Une implication provocatrice de ce qui précède serait que, au-delà du jugement éthique que l’on peut formuler à son égard, le greenwashing présente l’intérêt de sensibiliser les consommateurs aux conséquences environnementales de leurs consommations, ce qui renforcerait le poids des problématiques environnementales dans leur processus de choix. Dans un sens, le greenwashing imprime dans l’esprit des consommateurs l’idée que la consommation a des effets sur l’environnement. Même s’il induit les consommateurs en erreur dans un premier temps, ceux-ci seraient par la suite davantage susceptibles d’intégrer la dimension environnementale dans leur choix, sous réserve qu’ils disposent d’une information fiable et crédible, ce que proposerait justement l’affichage environnemental généralisé. Rappelons néanmoins qu’un des grands dangers du greenwashing est au contraire d’éloigner les consommateurs de l’information environnementale en jetant la suspicion sur sa fiabilité (Mohr et al., 1998).

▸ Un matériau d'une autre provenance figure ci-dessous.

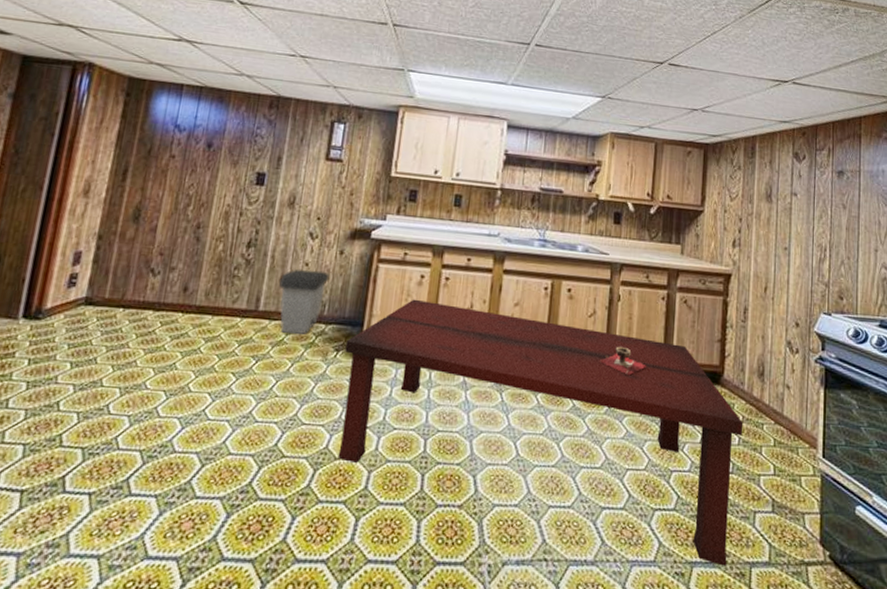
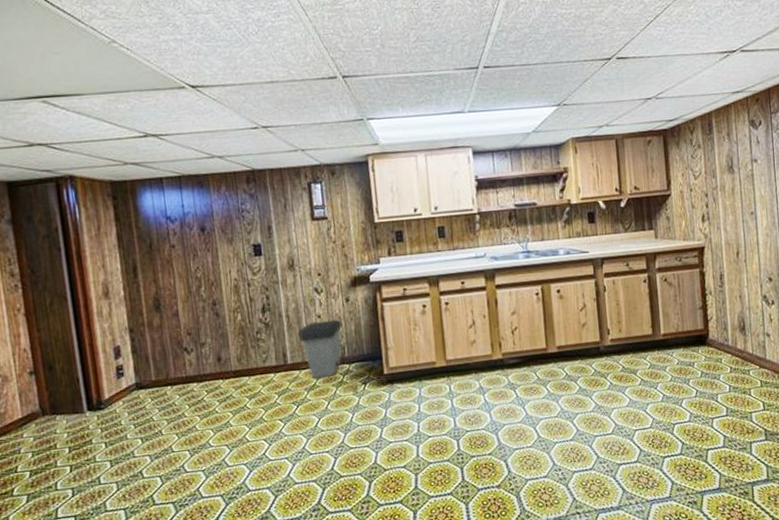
dining table: present [338,299,744,566] -> none [370,318,733,490]
decorative bowl: present [600,346,646,376] -> none [597,330,639,354]

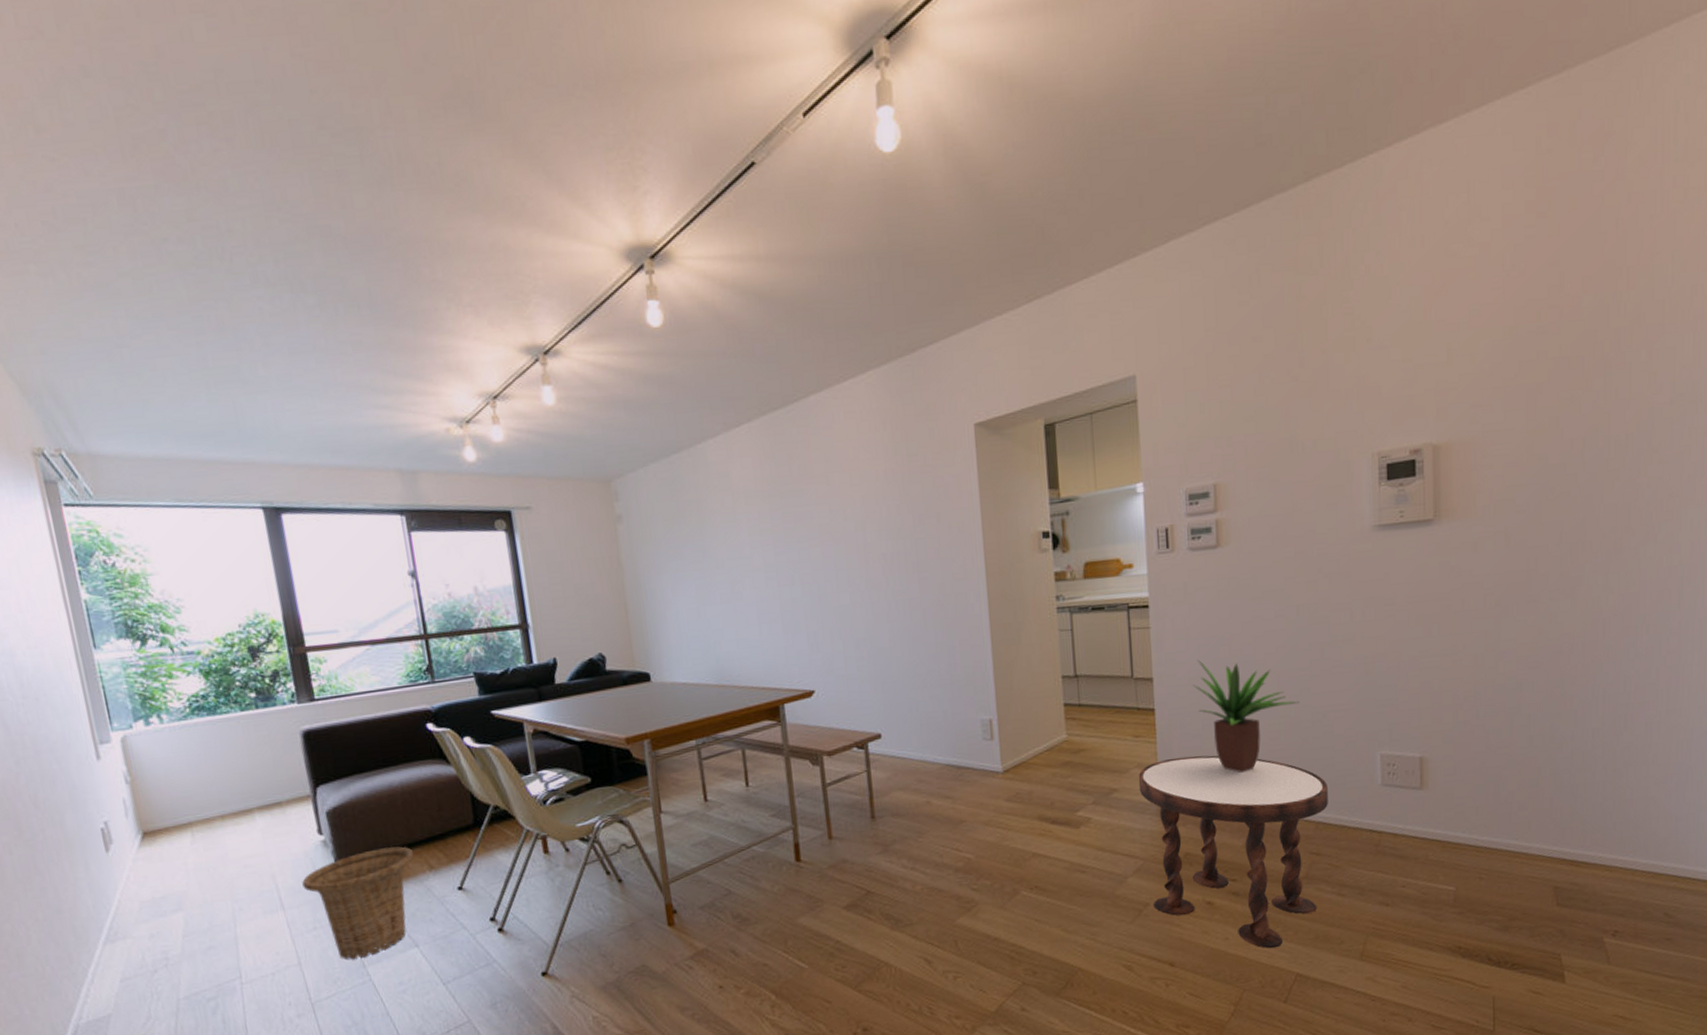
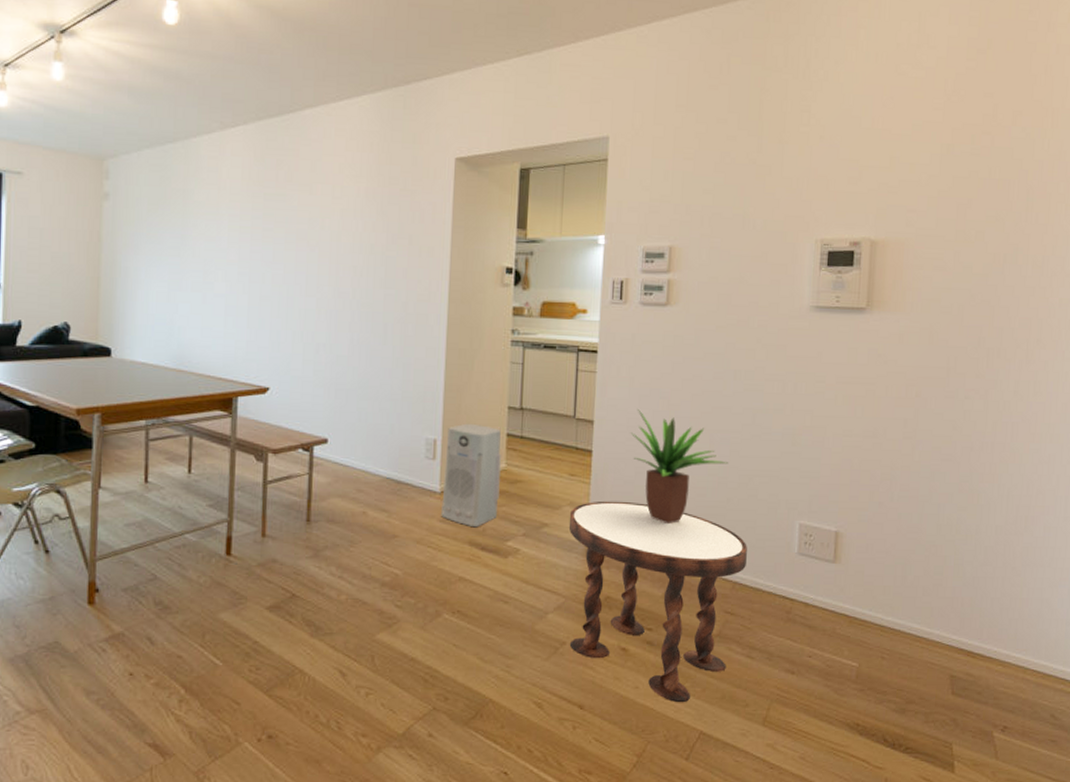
air purifier: none [1002,698,1064,803] -> present [441,423,501,528]

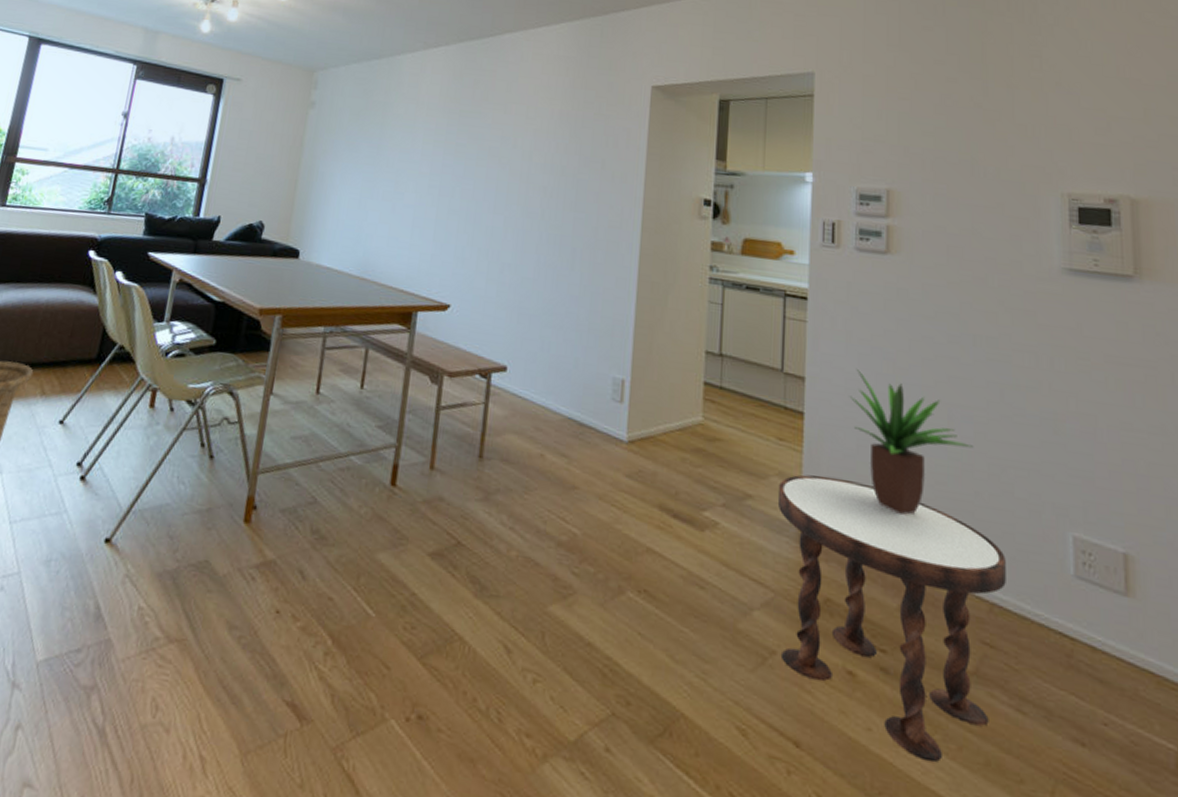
air purifier: present [441,423,501,528] -> none [628,365,697,489]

Les consommateurs peuvent également se sentir familiers avec l’information environnementale pour une catégorie de produits parce que les pouvoirs publics imposent un affichage particulier, comme c’est le cas pour les automobiles (émission de CO²) ou les produits blancs (étiquette énergie). Cette familiarité peut aussi provenir des efforts de sensibilisation des ONG dont les campagnes de communication cherchent parfois à alerter les consommateurs sur l’impact de leurs consommations sur l’environnement. Ces efforts d’information, qu’ils proviennent de la réglementation ou des ONG, ne concernent que certaines catégories de produits, ce qui explique que la familiarité des consommateurs à l’égard de l’information environnementale soit variable en fonction des produits : par exemple, dans notre étude, élevée pour les flacons de liquide vaisselle, faible pour les yaourts.